## The request
Recast everything in the records from the line containing "family: Urticaceae" down to the line containing "locality: Province of Iloilo, Panay", both included, as a Markdown table. Use the columns Row and Record line, number each row, and leave out any blank lines.
============
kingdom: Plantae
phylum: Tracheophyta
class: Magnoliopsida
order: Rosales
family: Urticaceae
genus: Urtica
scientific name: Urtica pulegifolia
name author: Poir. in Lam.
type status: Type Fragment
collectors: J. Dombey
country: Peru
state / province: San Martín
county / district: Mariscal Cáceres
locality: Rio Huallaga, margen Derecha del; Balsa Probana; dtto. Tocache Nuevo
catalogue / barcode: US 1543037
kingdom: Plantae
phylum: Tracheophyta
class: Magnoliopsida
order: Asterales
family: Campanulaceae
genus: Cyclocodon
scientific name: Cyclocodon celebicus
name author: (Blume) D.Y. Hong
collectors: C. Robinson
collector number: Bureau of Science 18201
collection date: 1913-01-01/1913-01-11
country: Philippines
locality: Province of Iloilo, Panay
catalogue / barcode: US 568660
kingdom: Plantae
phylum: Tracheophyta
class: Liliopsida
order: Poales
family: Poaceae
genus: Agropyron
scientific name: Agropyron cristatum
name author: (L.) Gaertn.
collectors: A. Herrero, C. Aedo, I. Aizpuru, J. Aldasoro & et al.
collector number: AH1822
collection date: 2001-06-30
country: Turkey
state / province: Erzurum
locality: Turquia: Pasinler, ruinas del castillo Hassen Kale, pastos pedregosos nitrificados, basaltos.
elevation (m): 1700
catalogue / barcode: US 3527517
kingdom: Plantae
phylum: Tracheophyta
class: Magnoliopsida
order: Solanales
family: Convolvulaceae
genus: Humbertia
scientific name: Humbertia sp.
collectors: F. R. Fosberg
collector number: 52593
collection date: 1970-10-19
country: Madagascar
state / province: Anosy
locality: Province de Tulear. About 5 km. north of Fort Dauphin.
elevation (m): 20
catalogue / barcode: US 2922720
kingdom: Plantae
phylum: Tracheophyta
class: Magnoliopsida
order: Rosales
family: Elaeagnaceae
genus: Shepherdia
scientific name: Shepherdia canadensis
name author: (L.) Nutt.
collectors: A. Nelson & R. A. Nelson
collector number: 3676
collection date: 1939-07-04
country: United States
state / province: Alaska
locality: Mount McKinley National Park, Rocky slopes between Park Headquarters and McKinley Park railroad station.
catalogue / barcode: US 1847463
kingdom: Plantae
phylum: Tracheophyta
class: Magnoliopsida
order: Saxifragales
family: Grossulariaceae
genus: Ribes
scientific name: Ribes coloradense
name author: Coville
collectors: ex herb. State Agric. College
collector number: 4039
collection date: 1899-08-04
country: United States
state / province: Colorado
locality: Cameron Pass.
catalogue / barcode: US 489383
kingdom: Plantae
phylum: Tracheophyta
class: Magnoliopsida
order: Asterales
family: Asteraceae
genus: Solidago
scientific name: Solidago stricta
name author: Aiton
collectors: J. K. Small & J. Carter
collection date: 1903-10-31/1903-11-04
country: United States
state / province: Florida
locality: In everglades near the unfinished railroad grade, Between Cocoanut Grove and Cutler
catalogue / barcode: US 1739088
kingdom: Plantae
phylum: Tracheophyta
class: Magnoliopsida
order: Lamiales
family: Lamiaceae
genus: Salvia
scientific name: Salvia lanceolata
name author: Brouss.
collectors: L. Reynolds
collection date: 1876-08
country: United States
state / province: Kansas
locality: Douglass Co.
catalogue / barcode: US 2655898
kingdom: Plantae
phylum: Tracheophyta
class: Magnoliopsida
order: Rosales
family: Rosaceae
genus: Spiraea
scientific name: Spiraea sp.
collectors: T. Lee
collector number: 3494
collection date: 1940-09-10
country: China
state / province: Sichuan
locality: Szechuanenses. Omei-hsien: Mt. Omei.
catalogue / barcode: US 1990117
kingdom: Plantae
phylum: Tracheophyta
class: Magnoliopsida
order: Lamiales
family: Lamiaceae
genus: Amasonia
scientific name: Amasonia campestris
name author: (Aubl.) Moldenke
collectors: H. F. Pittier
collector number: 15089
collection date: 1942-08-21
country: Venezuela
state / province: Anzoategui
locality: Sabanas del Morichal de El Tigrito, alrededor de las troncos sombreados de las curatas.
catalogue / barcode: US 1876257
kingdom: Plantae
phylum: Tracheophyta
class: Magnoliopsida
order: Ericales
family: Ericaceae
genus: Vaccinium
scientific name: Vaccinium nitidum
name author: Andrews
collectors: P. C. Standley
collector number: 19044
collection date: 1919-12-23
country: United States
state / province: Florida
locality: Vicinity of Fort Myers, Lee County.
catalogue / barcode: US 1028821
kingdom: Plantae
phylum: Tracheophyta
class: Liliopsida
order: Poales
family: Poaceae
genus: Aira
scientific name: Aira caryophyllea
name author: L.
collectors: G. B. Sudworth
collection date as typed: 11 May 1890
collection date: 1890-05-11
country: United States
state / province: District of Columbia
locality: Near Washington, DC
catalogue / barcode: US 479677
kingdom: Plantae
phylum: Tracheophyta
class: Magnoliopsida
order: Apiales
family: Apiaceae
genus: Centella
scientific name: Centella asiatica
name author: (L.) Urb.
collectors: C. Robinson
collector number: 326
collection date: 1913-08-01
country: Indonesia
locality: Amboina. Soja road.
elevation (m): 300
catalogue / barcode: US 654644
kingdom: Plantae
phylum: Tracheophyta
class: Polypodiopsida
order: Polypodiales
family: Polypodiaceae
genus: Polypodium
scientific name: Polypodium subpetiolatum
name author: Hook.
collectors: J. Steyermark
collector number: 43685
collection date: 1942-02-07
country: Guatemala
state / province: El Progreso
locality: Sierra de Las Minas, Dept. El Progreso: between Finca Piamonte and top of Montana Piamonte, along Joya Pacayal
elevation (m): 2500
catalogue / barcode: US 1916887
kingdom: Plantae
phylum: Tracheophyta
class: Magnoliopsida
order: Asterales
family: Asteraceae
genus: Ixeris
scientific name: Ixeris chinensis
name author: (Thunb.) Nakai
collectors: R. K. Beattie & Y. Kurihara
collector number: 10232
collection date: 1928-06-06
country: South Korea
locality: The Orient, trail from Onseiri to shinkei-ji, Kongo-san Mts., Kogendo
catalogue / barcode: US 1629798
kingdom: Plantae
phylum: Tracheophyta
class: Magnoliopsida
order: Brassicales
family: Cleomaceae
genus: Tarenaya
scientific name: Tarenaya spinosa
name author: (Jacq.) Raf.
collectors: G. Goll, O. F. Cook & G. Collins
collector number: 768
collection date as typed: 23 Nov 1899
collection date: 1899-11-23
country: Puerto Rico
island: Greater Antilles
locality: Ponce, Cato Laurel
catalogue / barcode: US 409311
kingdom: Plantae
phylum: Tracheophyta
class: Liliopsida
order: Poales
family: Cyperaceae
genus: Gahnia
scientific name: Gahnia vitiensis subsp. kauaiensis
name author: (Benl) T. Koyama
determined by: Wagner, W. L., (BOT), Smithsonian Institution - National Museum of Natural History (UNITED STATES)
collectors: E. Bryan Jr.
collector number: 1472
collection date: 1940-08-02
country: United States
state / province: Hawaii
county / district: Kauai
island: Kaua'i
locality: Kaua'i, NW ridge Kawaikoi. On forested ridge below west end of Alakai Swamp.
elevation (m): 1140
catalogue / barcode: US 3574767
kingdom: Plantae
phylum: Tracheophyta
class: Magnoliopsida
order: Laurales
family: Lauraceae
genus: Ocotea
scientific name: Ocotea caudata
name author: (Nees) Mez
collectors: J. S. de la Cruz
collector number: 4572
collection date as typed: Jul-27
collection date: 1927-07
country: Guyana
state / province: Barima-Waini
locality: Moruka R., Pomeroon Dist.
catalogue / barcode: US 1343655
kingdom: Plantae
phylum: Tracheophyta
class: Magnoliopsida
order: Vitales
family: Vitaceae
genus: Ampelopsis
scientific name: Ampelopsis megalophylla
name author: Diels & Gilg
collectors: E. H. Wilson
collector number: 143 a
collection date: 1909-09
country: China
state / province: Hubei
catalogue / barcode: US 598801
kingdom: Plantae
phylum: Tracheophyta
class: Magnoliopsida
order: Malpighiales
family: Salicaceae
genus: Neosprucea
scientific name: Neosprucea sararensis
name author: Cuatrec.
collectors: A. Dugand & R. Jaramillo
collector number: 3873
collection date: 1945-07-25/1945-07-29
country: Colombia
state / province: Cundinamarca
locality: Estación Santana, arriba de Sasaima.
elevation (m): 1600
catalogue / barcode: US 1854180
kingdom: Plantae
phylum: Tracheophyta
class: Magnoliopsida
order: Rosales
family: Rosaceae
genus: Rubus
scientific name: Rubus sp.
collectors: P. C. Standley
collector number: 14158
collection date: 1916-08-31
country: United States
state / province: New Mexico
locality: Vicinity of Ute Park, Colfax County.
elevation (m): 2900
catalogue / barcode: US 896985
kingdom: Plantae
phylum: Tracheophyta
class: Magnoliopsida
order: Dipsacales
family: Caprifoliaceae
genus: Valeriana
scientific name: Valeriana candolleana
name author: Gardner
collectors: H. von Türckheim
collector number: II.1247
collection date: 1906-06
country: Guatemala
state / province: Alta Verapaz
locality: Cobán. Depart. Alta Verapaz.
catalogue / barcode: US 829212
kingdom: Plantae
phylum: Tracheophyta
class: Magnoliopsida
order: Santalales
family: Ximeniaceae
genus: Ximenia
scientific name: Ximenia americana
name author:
============
## Full solution
| Row | Record line |
|---|---|
| 1 | family: Urticaceae |
| 2 | genus: Urtica |
| 3 | scientific name: Urtica pulegifolia |
| 4 | name author: Poir. in Lam. |
| 5 | type status: Type Fragment |
| 6 | collectors: J. Dombey |
| 7 | country: Peru |
| 8 | state / province: San Martín |
| 9 | county / district: Mariscal Cáceres |
| 10 | locality: Rio Huallaga, margen Derecha del; Balsa Probana; dtto. Tocache Nuevo |
| 11 | catalogue / barcode: US 1543037 |
| 12 | kingdom: Plantae |
| 13 | phylum: Tracheophyta |
| 14 | class: Magnoliopsida |
| 15 | order: Asterales |
| 16 | family: Campanulaceae |
| 17 | genus: Cyclocodon |
| 18 | scientific name: Cyclocodon celebicus |
| 19 | name author: (Blume) D.Y. Hong |
| 20 | collectors: C. Robinson |
| 21 | collector number: Bureau of Science 18201 |
| 22 | collection date: 1913-01-01/1913-01-11 |
| 23 | country: Philippines |
| 24 | locality: Province of Iloilo, Panay |